Not discounting work experience at all, because I’m a firm believer that you need to have both. Experience being a proper ‘people’ and working your socks off in low, entry level jobs and building experience and connections in the work – place. Learning how to be a professional –kind of grown-up-person-thing. But it’s important to back skills up with qualifications. Yes, you can see that I can manage difficult, challenging situations and I am very very unlikely to pour soup over an annoying customers head – but I can also string together a sentence, in writing – see I have degree to prove it! You can feel confident that I will answer your e-mails and not embarrass the company with ‘street ism’s in professional correspondence, isiiiiiiitttt??? Kind of thing. Sorry, I digress… I chose literature. It was something I loved.
I also decided that I would travel during my time at Uni and have a year studying abroad. All to kick-start my life as a ‘travelling writer’. I had no idea what kind of career or path my life would take ‘beyond the degree’ but I knew I was always going to write. I planned to live for six months in all the countries I wanted to visit and have a patch work life. Building on my experience with different cultures and landscapes in order to make my writing better.
I have to say, that despite being lucky enough to travel through quite a lot of Europe and living in North America, that whole patchwork thing has dropped to the wayside. I’ve managed to begin building a good career in something I never expected to, and no I’m not a teacher, despite the belief that that’s what ALL literature students ‘do’. Can you imagine me a teacher?

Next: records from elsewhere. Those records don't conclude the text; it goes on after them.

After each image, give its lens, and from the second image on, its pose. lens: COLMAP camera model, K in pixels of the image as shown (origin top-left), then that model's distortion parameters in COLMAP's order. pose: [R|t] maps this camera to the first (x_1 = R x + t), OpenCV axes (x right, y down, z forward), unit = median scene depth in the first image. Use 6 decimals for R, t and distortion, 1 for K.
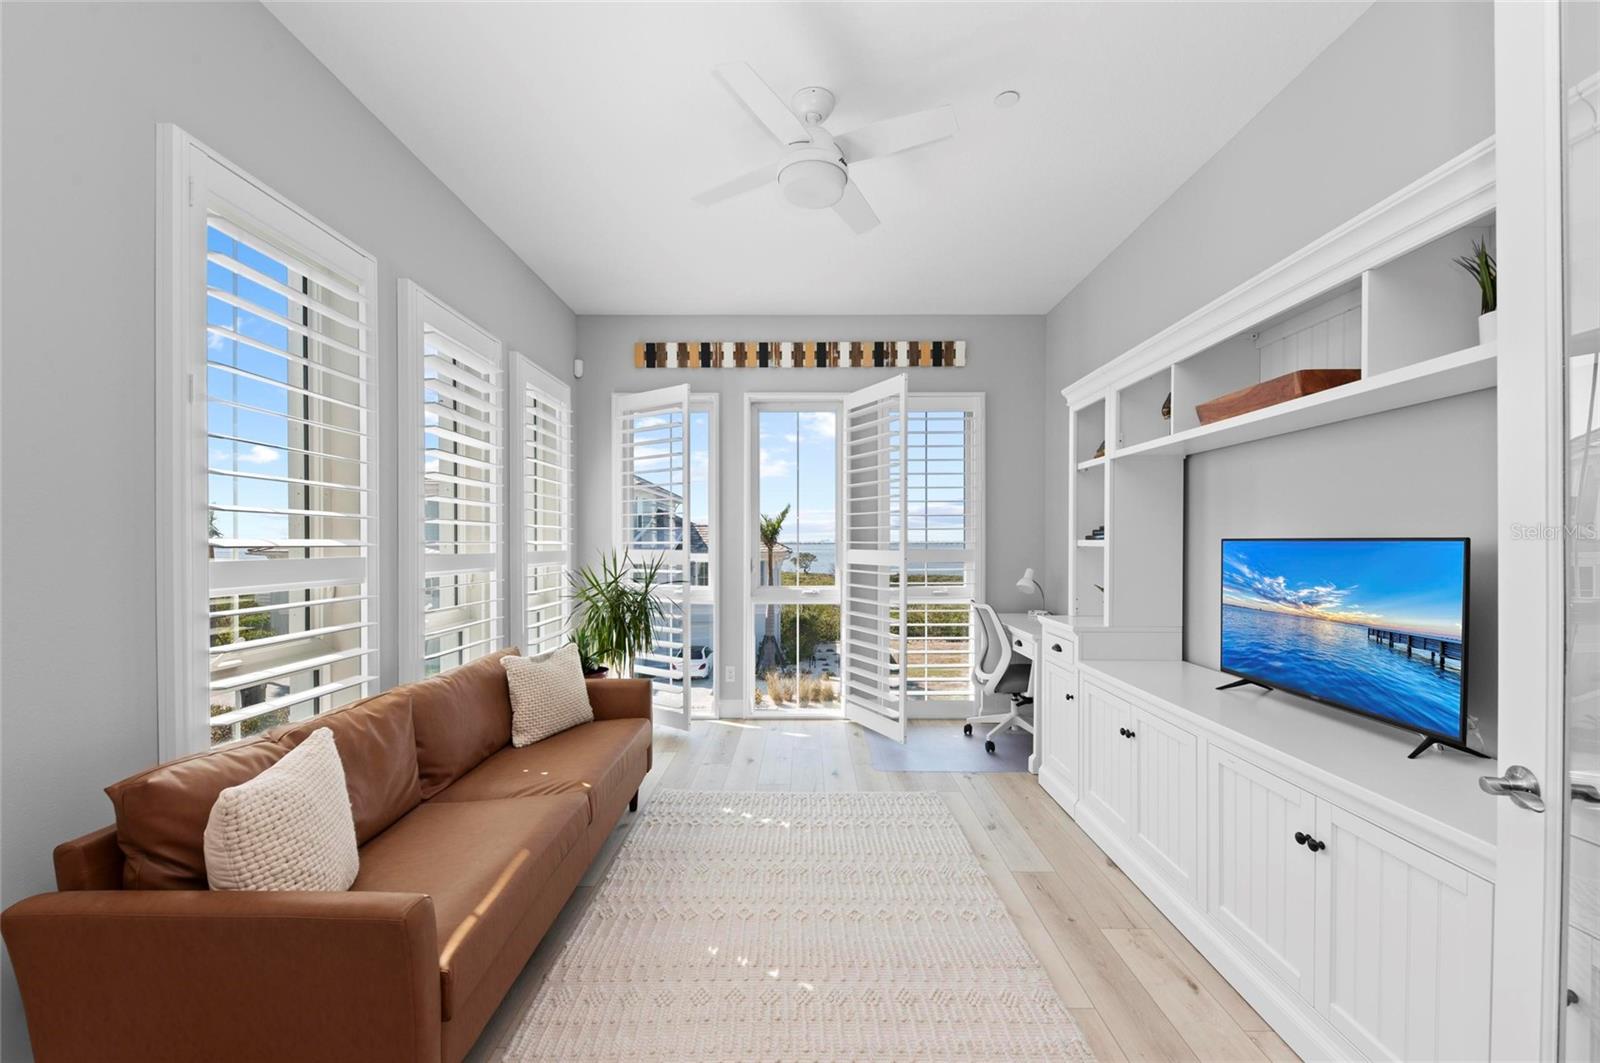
lens RADIAL K [[601.8, 0, 803.1], [0, 601.8, 539.3], [0, 0, 1]] dist [-0.002848, -0.000170]
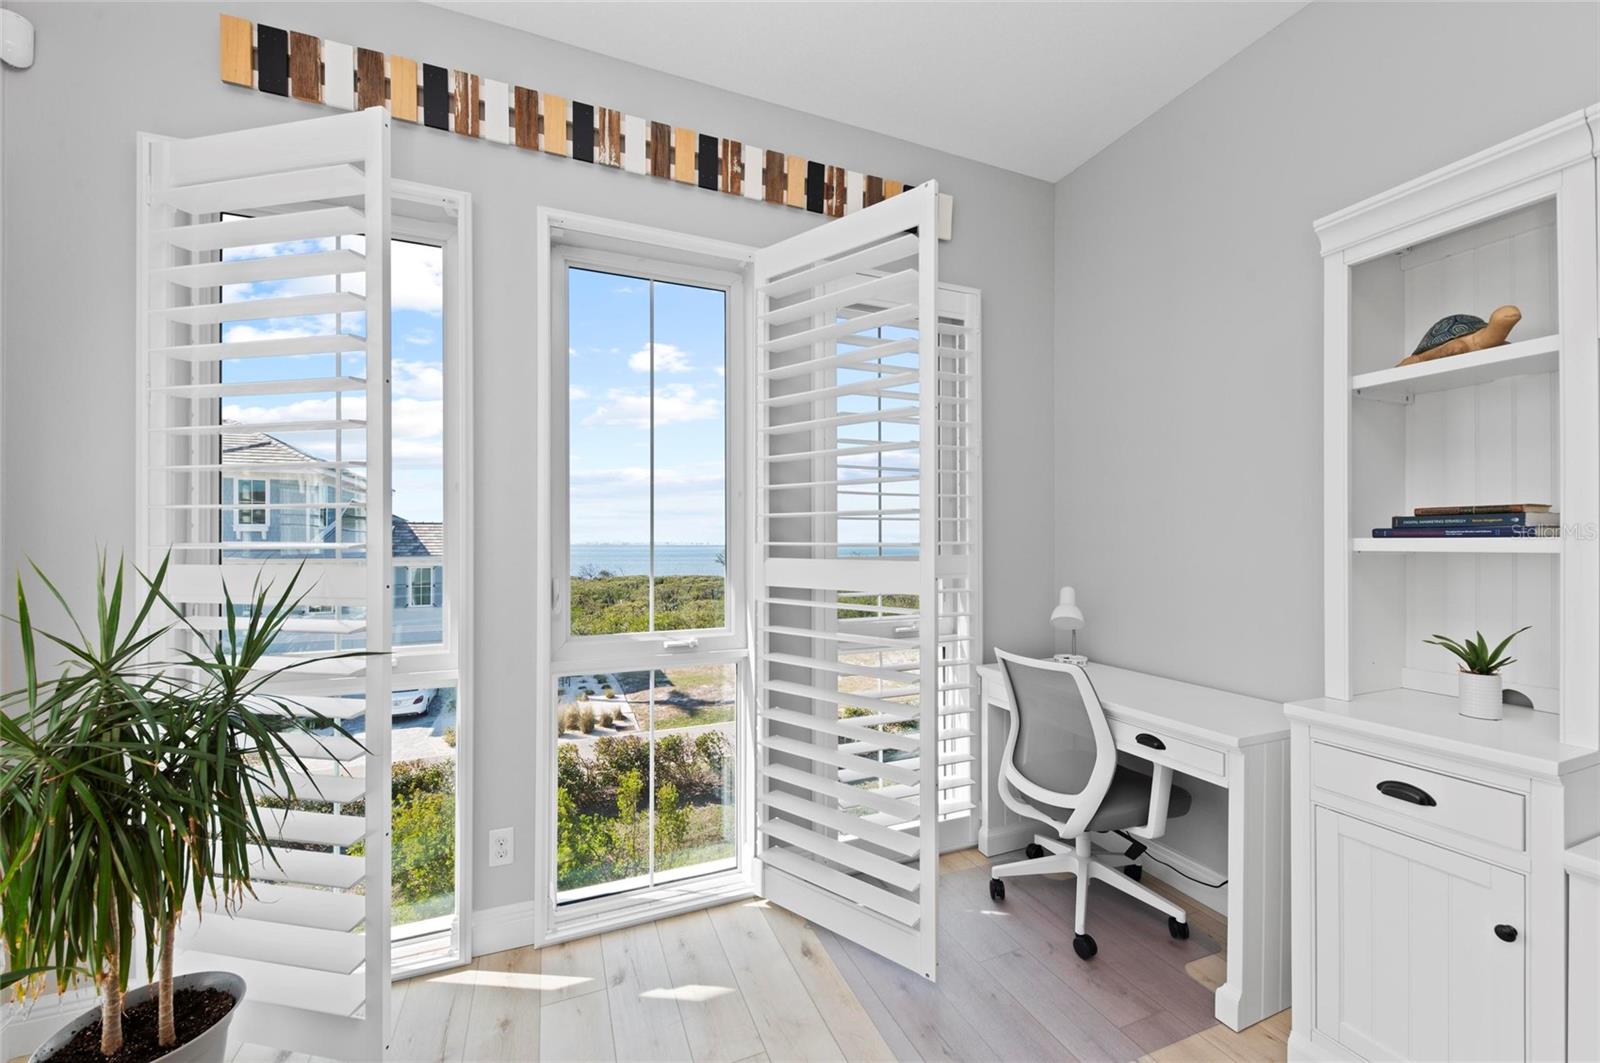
lens RADIAL K [[604.2, 0, 799.7], [0, 604.2, 537.2], [0, 0, 1]] dist [0.009770, -0.006649]
pose [[0.922685, 0.001083, 0.385552, -0.091123], [0.000389, 0.999993, -0.003739, 0.001411], [-0.385553, 0.003600, 0.922678, 0.515643]]
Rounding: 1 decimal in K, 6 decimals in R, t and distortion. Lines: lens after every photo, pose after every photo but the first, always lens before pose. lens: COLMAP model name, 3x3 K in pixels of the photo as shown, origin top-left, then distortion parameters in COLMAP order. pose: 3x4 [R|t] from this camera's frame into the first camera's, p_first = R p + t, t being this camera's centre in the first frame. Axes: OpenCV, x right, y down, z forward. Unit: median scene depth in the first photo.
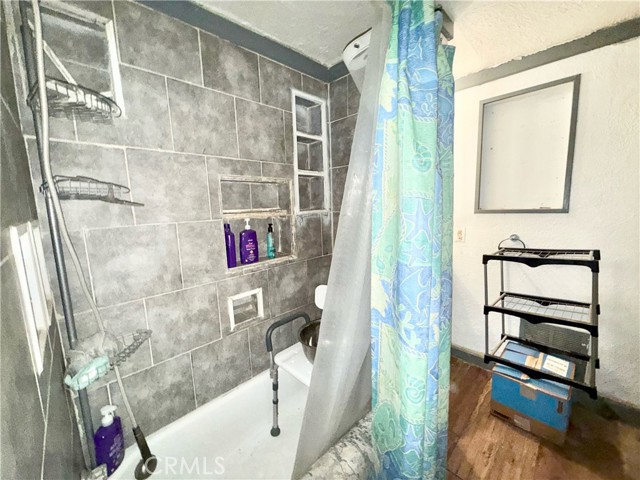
lens RADIAL K [[255.2, 0, 319.9], [0, 255.2, 241.9], [0, 0, 1]] dist [0.002526, -0.000668]
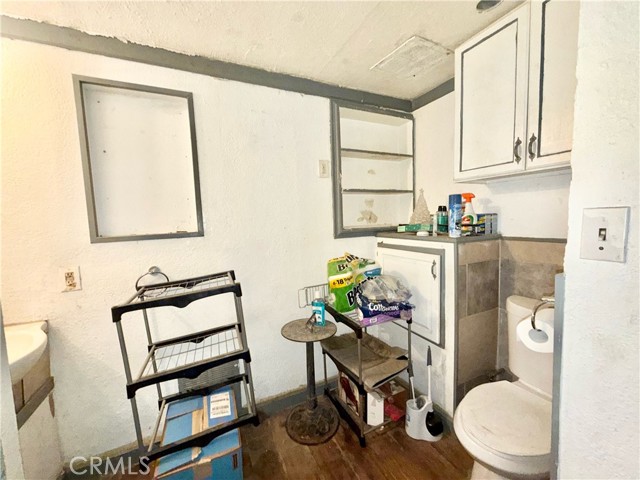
lens RADIAL K [[255.2, 0, 321.2], [0, 255.2, 239.9], [0, 0, 1]] dist [0.002526, -0.000668]
pose [[0.332436, -0.062097, 0.941079, 0.224391], [0.150010, 0.988609, 0.012242, -0.046225], [-0.931119, 0.137102, 0.337964, 0.277606]]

Honestly? I was always worried that I’d be that teacher who hides from her class in the stationary cupboard…
But all the rest of those dreams I had on the bus? I made them come true. I stuck to what I believed was the right path for me. I went to Uni, got my degree, have travelled and I write. I may have ended up a little sideways to where I thought I’d end up, but I’d not change anything for the world (well maybe travel more?) But it is also my firm belief that it doesn’t matter where you end up, as long as you’re happy. As long as you have a plan in mind and put one step in front of the other, on this crazy road called life, you’re doing great and you’re moving forward. Who cares if you end up askew from the original destination?
Well…that’s a rather long post from me and I’ve definitely gone a bit off topic! What do you think? What do you believe in?